--- Exercise prompt ---
Copy out lines with the word "regarding" from the material that follows.

*** Opening of Recorded information ***

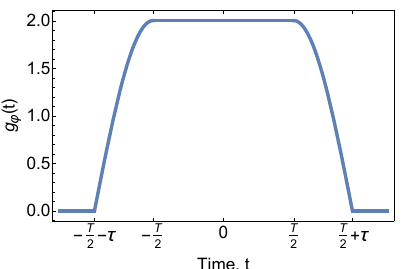
Figure 9. Sensitivity function for RF phase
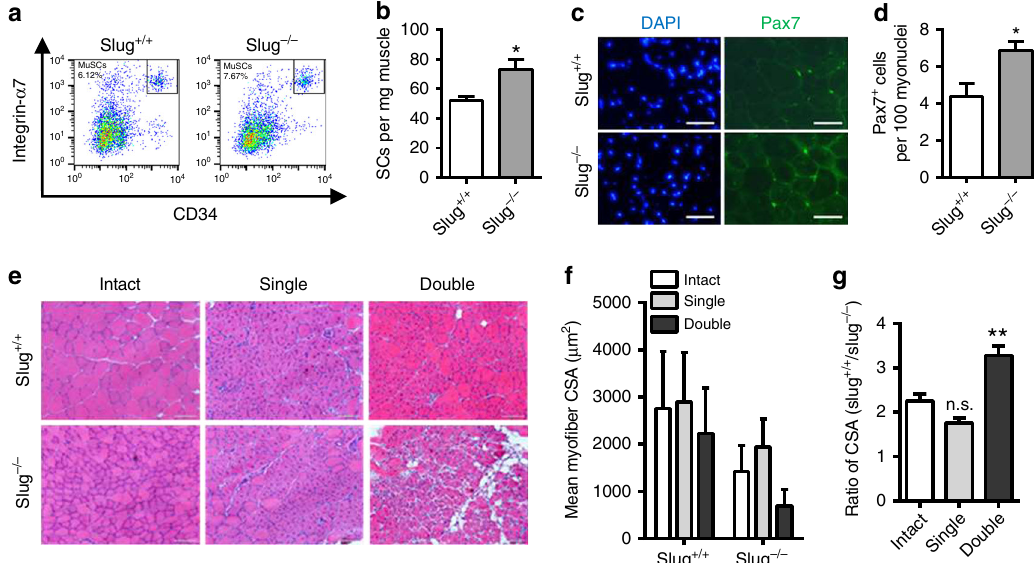
Fig. 1 Slug de fi ciency repairs regenerative capacity of SCs during serial muscle damage. a Representative fl ow cytometric analysis of the frequency of SCs (CD45 − /CD11b − /CD31 − /Sca1 − /Integrin- α 7 + /CD34 + ) subpopulation in Slug + / + and Slug − / − mice. b Yield of SCs per milligram (mg) of muscle from Slug + / + and Slug − / − mice ( n = 6 mice per group). * p < 0.05 by student ’ s t -test. c Representative IHC images of Pax7 + SCs within the intact tibialis anterior (TA) muscles of Slug + / + and Slug − / − mice. DAPI was used as nuclear counterstaining. Scale bar, 100 μ m. d Quanti fi cation of Pax7 + SC numbers in c . * p < 0.05 by student ’ s t -test. e H&E staining of the intact and injured TA muscles in Slug + / + and Slug − / − mice ( n = 5 mice per group). For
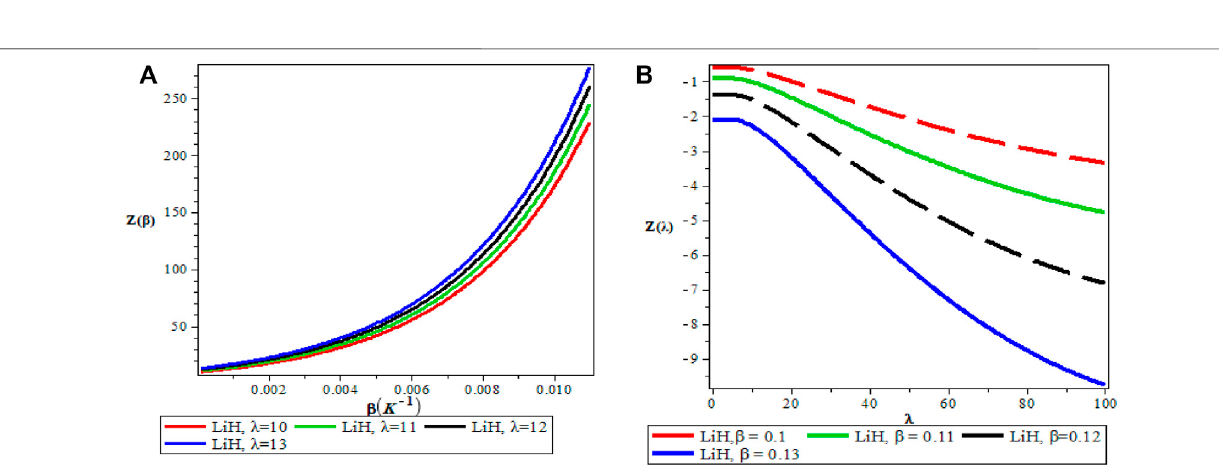
Frontiers in Physics |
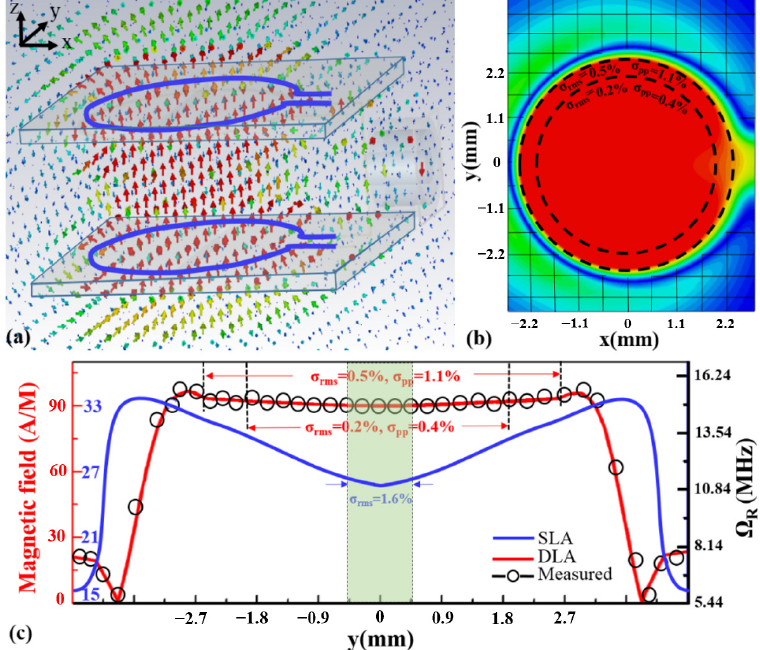
Figure 1. Construction and measurement of the homogeneous microwave field. ( a ) Homogeneous microwave field produced between the two parallel Ω –shaped microwave antenna structures. ( b ) Simulation of the field distribution. ( c ) The magnetic field in a different area.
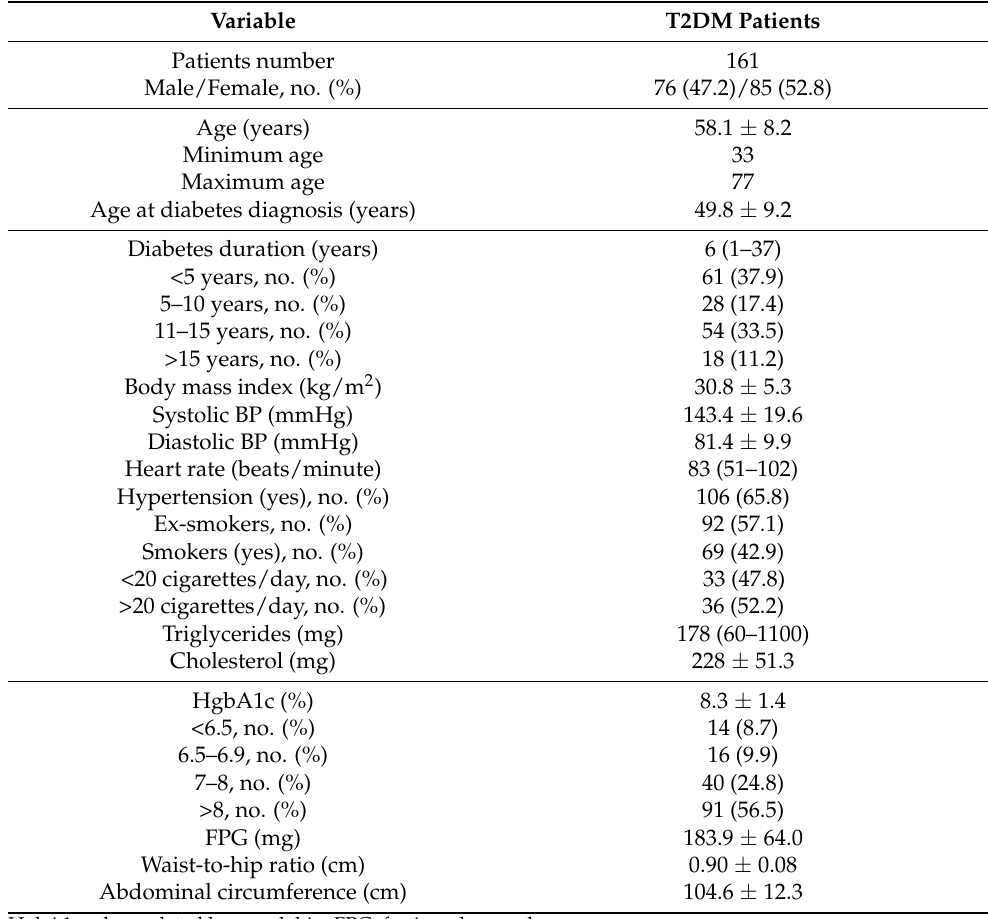
Table 1. Demographic and clinical characteristics of the study population.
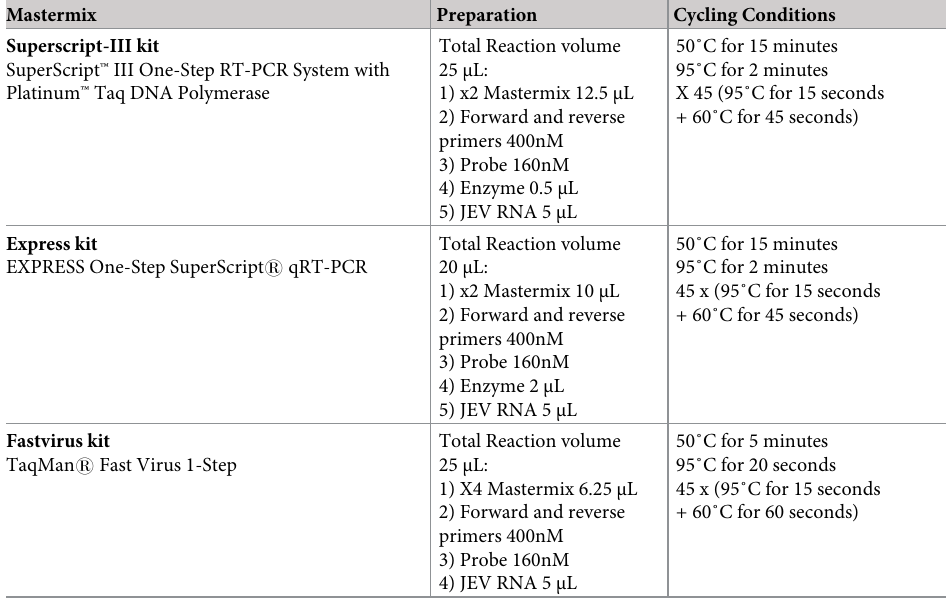
Table 1. Standard reaction mixes and cycling conditions.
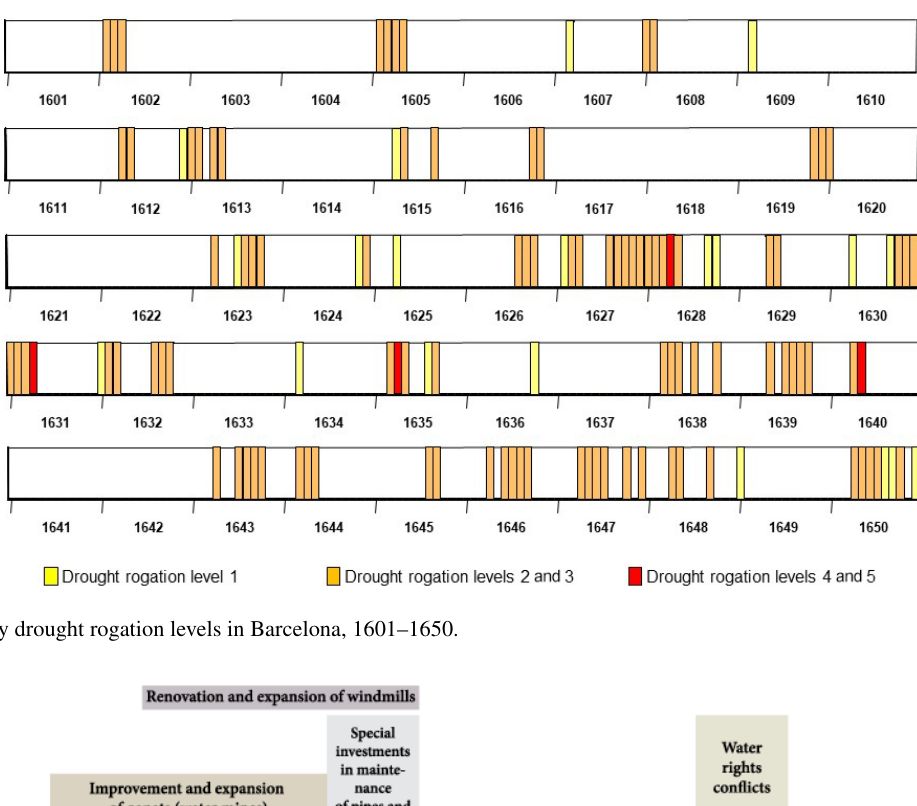
Figure 7. Strategies of institutional response to drought (1627–1636). Source: the present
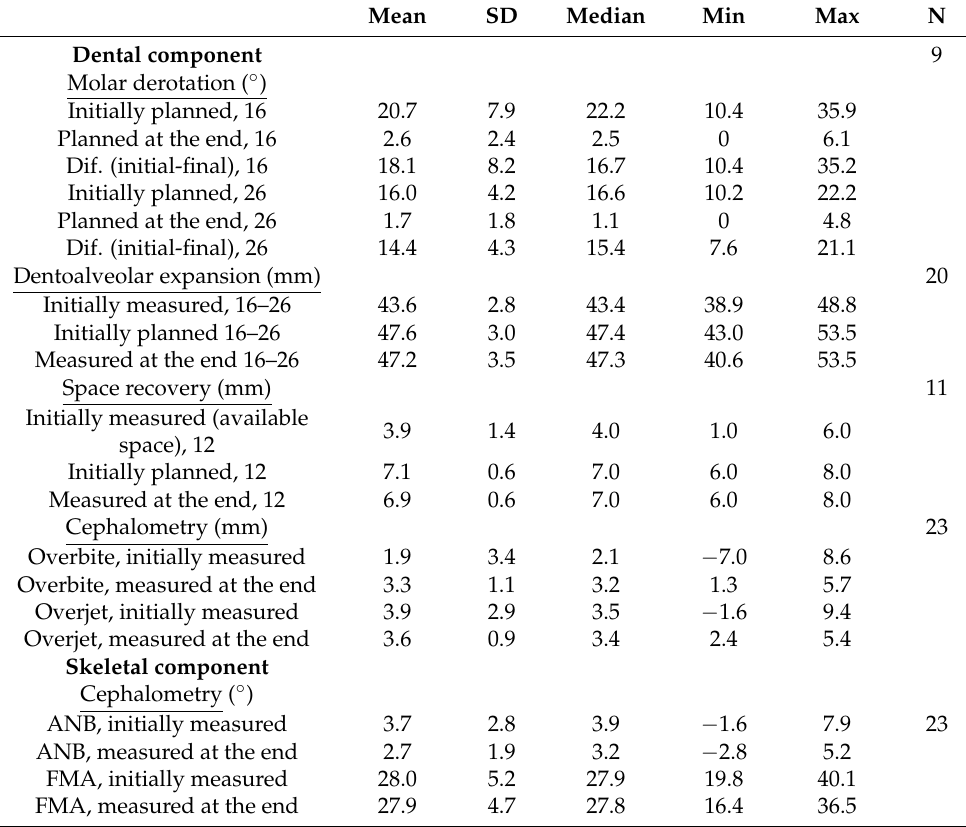
Table 4. Descriptive statistics regarding derotation, dentoalveolar expansion, and space recovery mea- surements for the teeth presenting more prominent movements to achieve, as well as cephalometry metrics for all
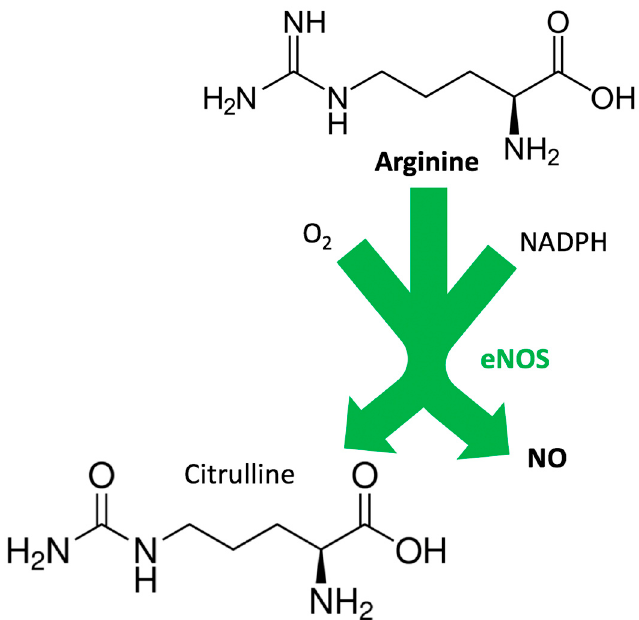
Figure 1. Functional role of arginine in the synthesis of nitric oxide (NO). NADPH: nicotinamide adenine dinucleotide phosphate; eNOS: endothelial NO synthase.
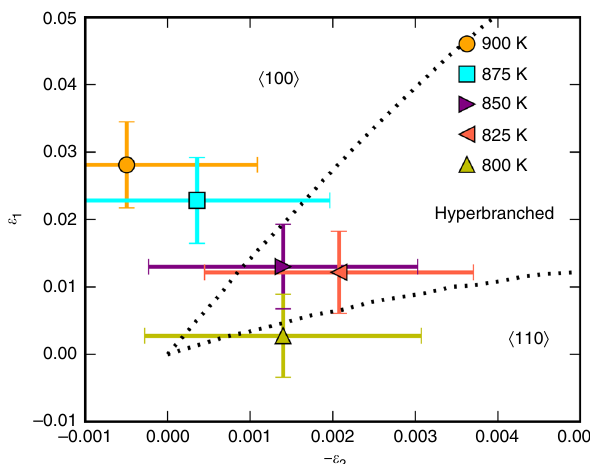
Fig. 3 Composition-dependent anisotropy parameters ϵ 1 and ϵ 2 . The boundaries (dashed lines) separating different dendritic growth regimes are reproduced from ref. 12 . The coloured points indicate the speci fi c temperatures at which equilibrium MD simulations were performed. As the temperature drops, the Sm composition in the liquid phase increases along the liquidus line while the solid phase remains pure Al as shown by the phase diagram in Fig. 2. The liquid composition increases from (cid:3) 1.7 at.% at 900 K to (cid:3) 3.9 at.% (875 K) to (cid:3) 6.1 at.% (850 K) to (cid:3) 7.4 at.% (825 K) to (cid:3) 8.3 at.% at 800 K. As the Sm content in the liquid increases (temperature drops), the interfacial anisotropy changes such that the expected dendritic growth mode shifts from h 100 i to hyper-branched to h 110 i . The error bars are calculated based on propagation of stiffness uncertainty, as described in Methods.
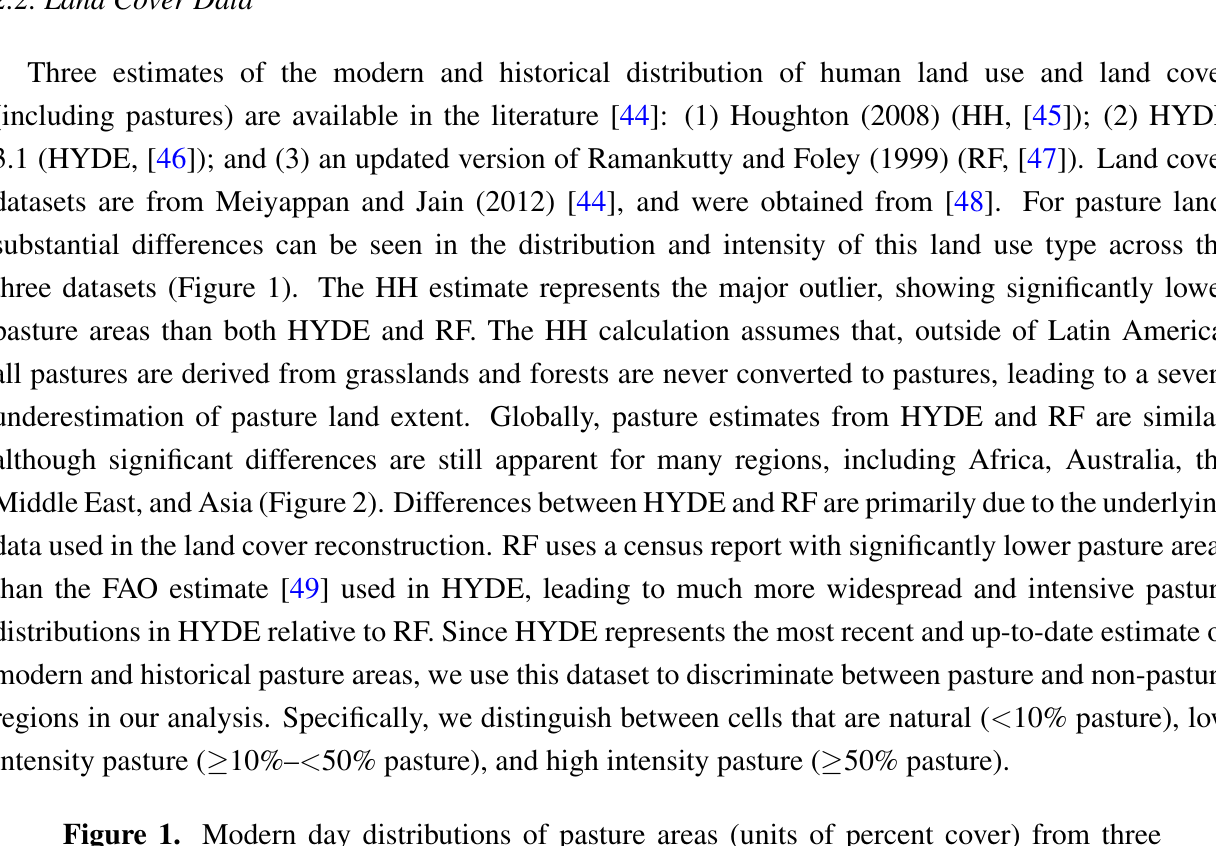
different land cover datasets: ( a ) HH [45]); ( b ) HYDE [46]; and ( c ) RF (updated from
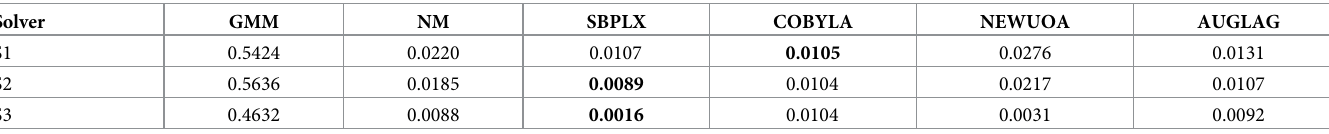
Table 3. Comparison of the optimized objective values regarding the optimization algorithms on the S-sets. The boldface indicates the best objective values in each subset.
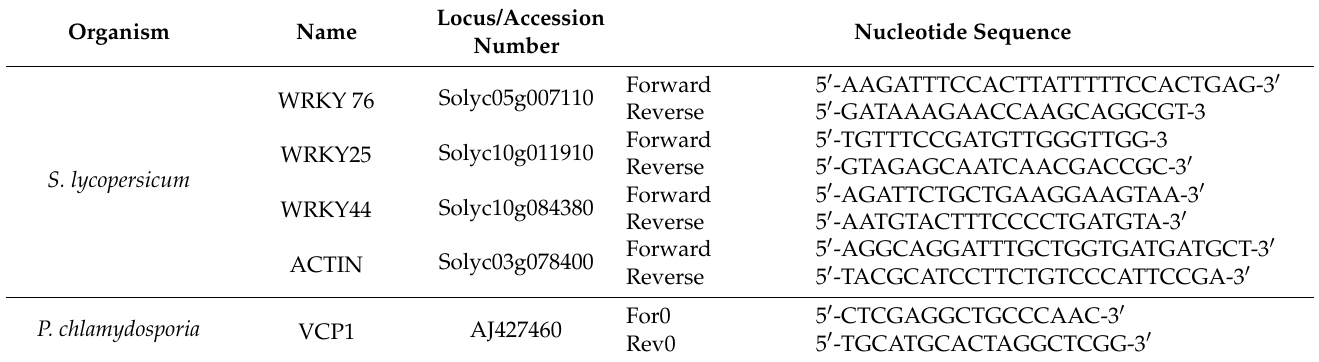
Table 4. Primer description used for qPCR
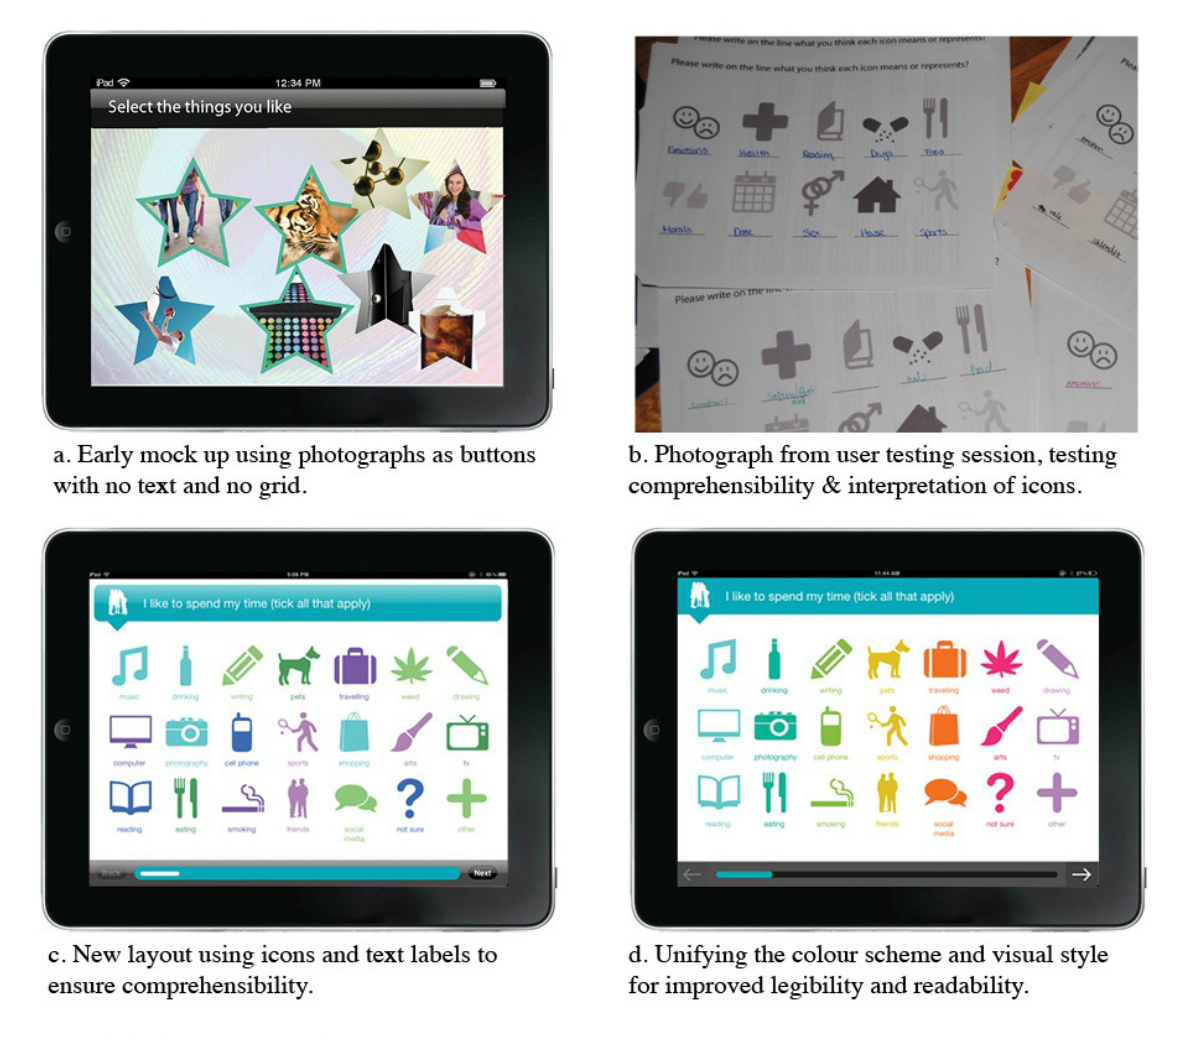
Figure 2. The Co-Creation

*** Close of Recorded information ***

--- The completed task ---
Table 4. Descriptive statistics regarding derotation, dentoalveolar expansion, and space recovery mea- surements for the teeth presenting more prominent movements to achieve, as well as cephalometry metrics for all
Table 3. Comparison of the optimized objective values regarding the optimization algorithms on the S-sets. The boldface indicates the best objective values in each subset.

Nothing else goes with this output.